Figure 6 UBE2C, UBE2T, and UBE2S protein expression in cell lines. A: UBE2C was mainly expressed in cytosol and plasma membrane; B: UBE2T was mainly expressed in nucleoli or nucleoplasm; C: UBE2S was highly expressed in cytosol and plasma membrane and less expressed in nucleoli.

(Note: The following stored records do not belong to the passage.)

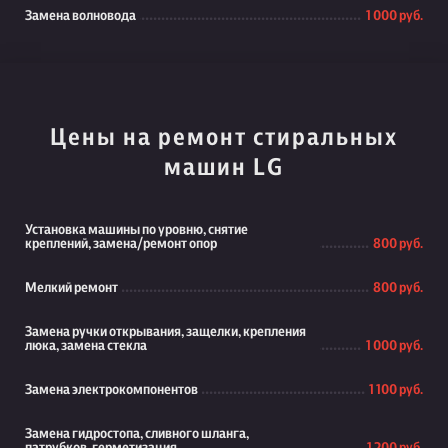
Замена волновода
1 000 руб.
Цены на ремонт стиральных
машин LG
Установка машины по уровню, снятие
креплений, замена/ремонт опор
800 руб.
Мелкий ремонт
800 руб.
Замена ручки открывания, защелки, крепления
люка, замена стекла
1 000 руб.
Замена электрокомпонентов
1 100 руб.
Замена гидростопа, сливного шланга,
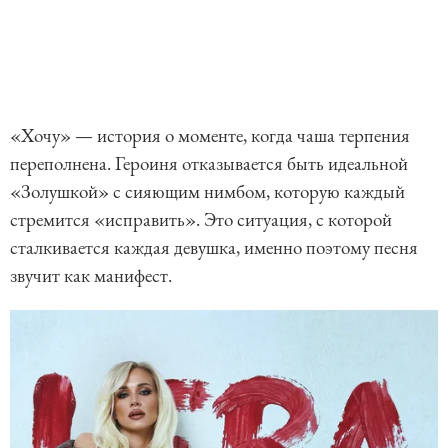
«Хочу» — история о моменте, когда чаша терпения
переполнена. Героиня отказывается быть идеальной
«Золушкой» с сияющим нимбом, которую каждый
стремится «исправить». Это ситуация, с которой
сталкивается каждая девушка, именно поэтому песня
звучит как манифест.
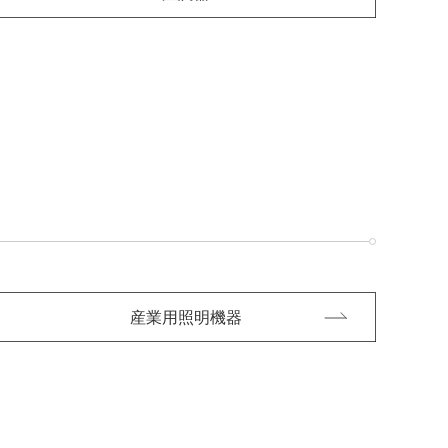
産業用照明機器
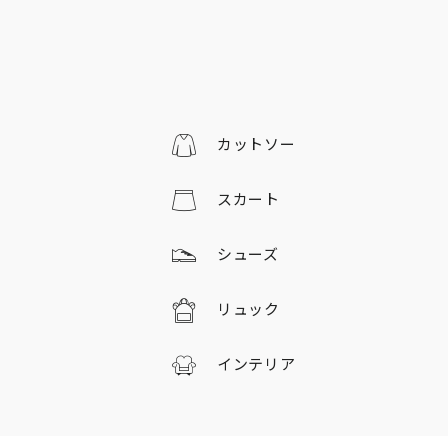
カットソー
スカート
シューズ
リュック
インテリア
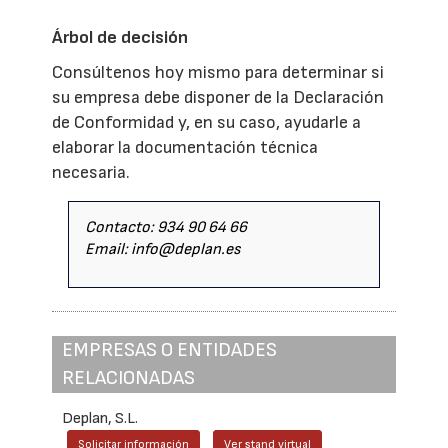
Árbol de decisión
Consúltenos hoy mismo para determinar si
su empresa debe disponer de la Declaración
de Conformidad y, en su caso, ayudarle a
elaborar la documentación técnica
necesaria.
Contacto: 934 90 64 66
Email: info@deplan.es
EMPRESAS O ENTIDADES
RELACIONADAS
Deplan, S.L.
Solicitar información
Ver stand virtual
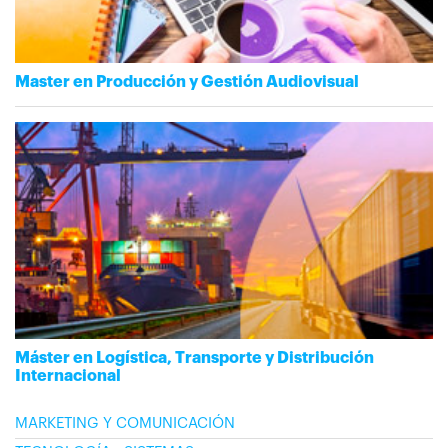
Master en Producción y Gestión Audiovisual
Máster en Logística, Transporte y Distribución
Internacional
MARKETING Y COMUNICACIÓN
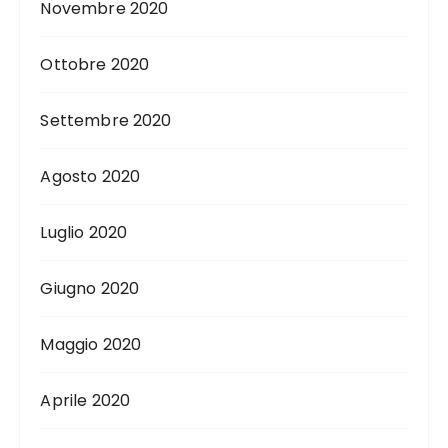
Novembre 2020
Ottobre 2020
Settembre 2020
Agosto 2020
Luglio 2020
Giugno 2020
Maggio 2020
Aprile 2020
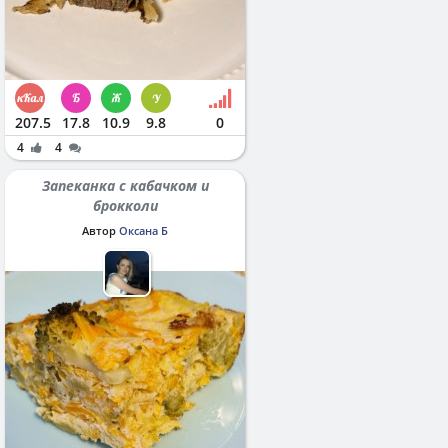
207.5
17.8
10.9
9.8
0
4
4
Запеканка с кабачком и
брокколи
Автор
Оксана Б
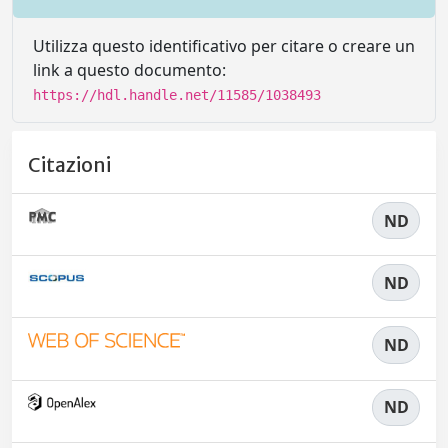
Utilizza questo identificativo per citare o creare un
link a questo documento:
https://hdl.handle.net/11585/1038493
Citazioni
ND
ND
ND
ND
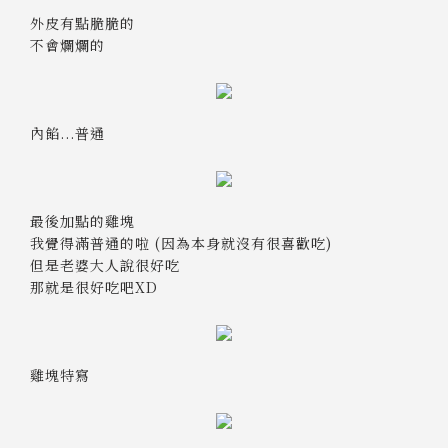
外皮有點脆脆的
不會爛爛的
內餡...普通
最後加點的雞塊
我覺得滿普通的啦 (因為本身就沒有很喜歡吃)
但是老婆大人說很好吃
那就是很好吃吧XD
雞塊特寫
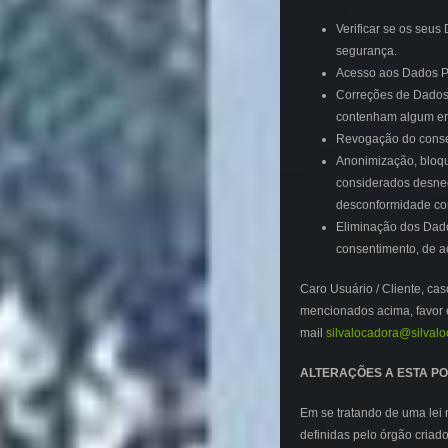
Verificar se os seu
segurança.
Acesso aos Dados P
Correções de Dados 
contenham algum er
Revogação do conse
Anonimização, bloq
considerados desnec
desconformidade com
Eliminação dos Dad
consentimento, de ac
Caro Usuário / Cliente, ca
mencionados acima, favor e
mail
silvalocadora@silvalo
ALTERAÇÕES A ESTA PO
Em se tratando de uma lei
definidas pelo órgão criado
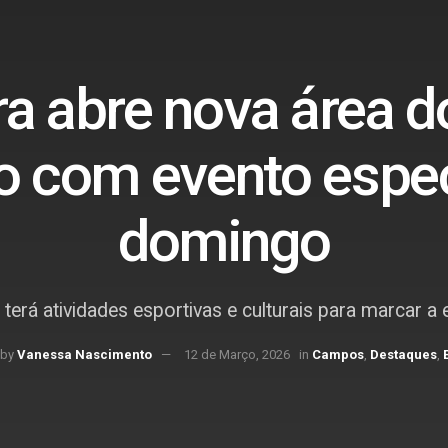
ra abre nova área 
o com evento espec
domingo
rá atividades esportivas e culturais para marcar a
by
Vanessa Nascimento
12 de Março, 2026
in
Campos
,
Destaques
,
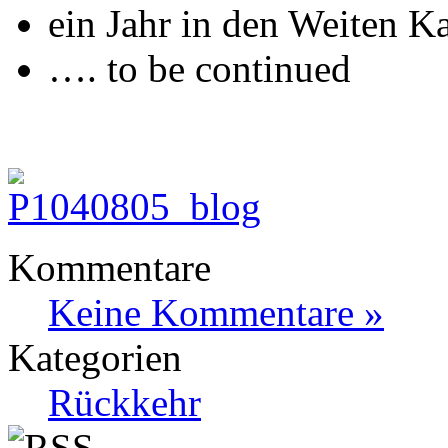
ein Jahr in den Weiten K
…. to be continued
Kommentare
Keine Kommentare »
Kategorien
Rückkehr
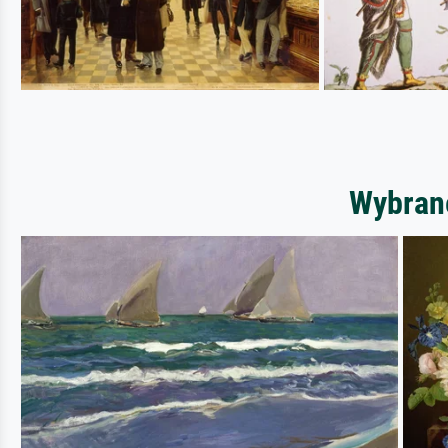
Wybrane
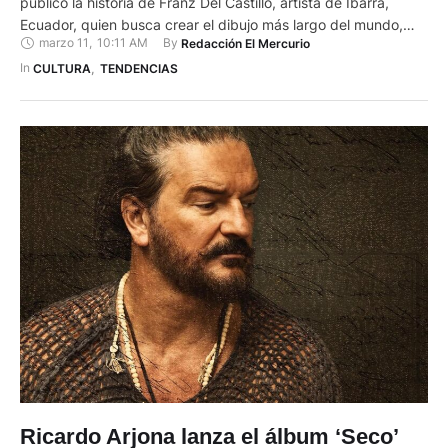
publicó la historia de Franz Del Castillo, artista de Ibarra,
Ecuador, quien busca crear el dibujo más largo del mundo,
marzo 11
,
10:11 AM
By 
Redacción El Mercurio
con una extensión de 3.000 metros (m).El reportaje,
presentado en formato de video y en inglés, lleva por título:
In 
CULTURA
,
TENDENCIAS
"Ecuadorian artist Franz del Castillo …
Ricardo Arjona lanza el álbum ‘Seco’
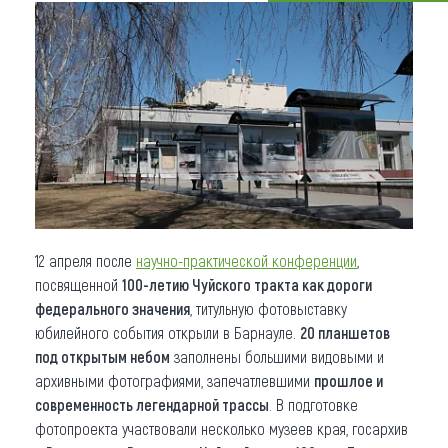
Что привезти (сувениры)
О регионе
Коллекция впечатлений
Другие рубрики
12 апреля после
научно-практической конференции
,
посвященной
100-летию Чуйского тракта как дороги
федерального значения
, титульную фотовыставку
юбилейного события открыли в Барнауле.
20 планшетов
под открытым небом
заполнены большими видовыми и
архивными фотографиями, запечатлевшими
прошлое и
современность легендарной трассы
. В подготовке
фотопроекта участвовали несколько музеев края, госархив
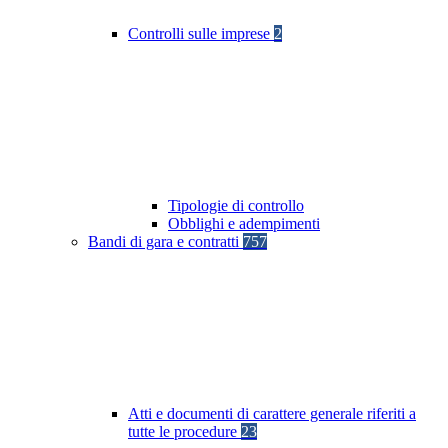
Controlli sulle imprese
2
Tipologie di controllo
Obblighi e adempimenti
Bandi di gara e contratti
757
Atti e documenti di carattere generale riferiti a
tutte le procedure
23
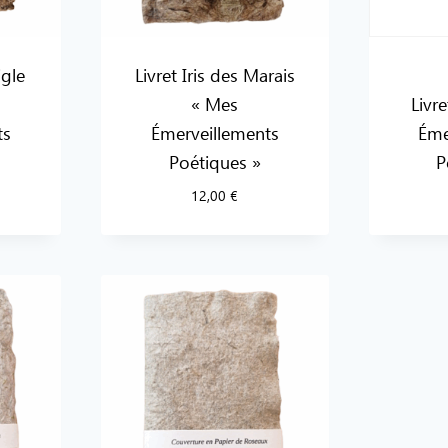
igle
Livret Iris des Marais
« Mes
Livr
ts
Émerveillements
Éme
Poétiques »
P
12,00
€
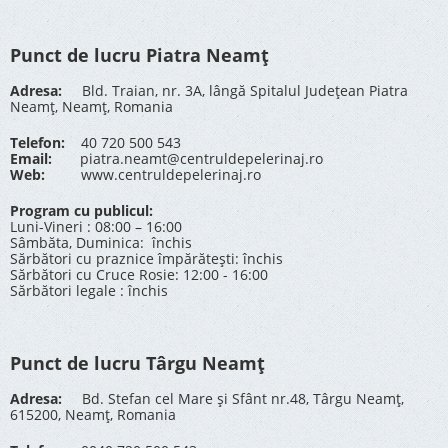
Punct de lucru Piatra Neamț
Adresa:
Bld. Traian, nr. 3A, lângă Spitalul Județean Piatra
Neamț, Neamț, Romania
Telefon:
40 720 500 543
Email:
piatra.neamt@centruldepelerinaj.ro
Web:
www.centruldepelerinaj.ro
Program cu publicul:
Luni-Vineri : 08:00 – 16:00
Sâmbăta, Duminica: închis
Sărbători cu praznice împărătești: închis
Sărbători cu Cruce Rosie: 12:00 - 16:00
Sărbători legale : închis
Punct de lucru Târgu Neamț
Adresa:
Bd. Stefan cel Mare și Sfânt nr.48, Târgu Neamț,
615200, Neamț, Romania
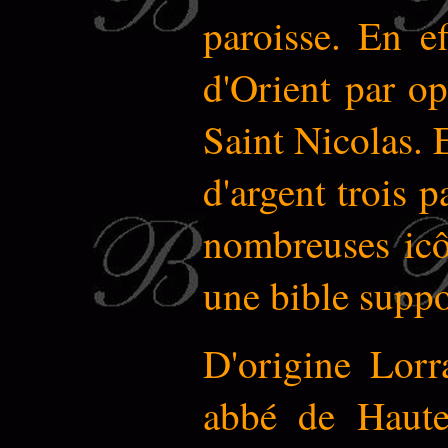
paroisse. En ef
d'Orient par op
Saint Nicolas. 
d'argent trois p
nombreuses icôn
une bible suppo
D'origine Lorr
abbé de Haute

Figure 7 UBE2C, UBE2T, and UBE2S expression in homo sapiens and protein-protein interaction network. A: Co-expression of UBE2C and UBE2S; B: Co-expression of UBE2C and UBE2T; C: Co-expression of UBE2T and UBE2S; D: Co-expression of UBE2C, UBE2T, and UBE2S predicts functional association. In the triangle matrices above, the intensity of the color indicates the level of confidence that two proteins are functionally associated in Homo sapiens. Figures E-G showed the expression of UBE2C, UBE2T, and UBE2S in HCC based on TP53 mutation status. TCGA samples for analysis; E: UBE2C expression in normal, HCC with TP53 mutation, and HCC non-TP53 mutation samples; F: UBE2T expression in normal, HCC with TP53 mutation, and HCC non-TP53 mutation samples; G: UBE2S expression in normal, HCC with TP53 mutation, and HCC non-TP53 mutation samples. (^cP value < 0.001 Compared with other two groups); H: Protein-protein interaction of functional enrichment of queried network using query input of UBE2C, UBE2T, UBE2S, and TP53.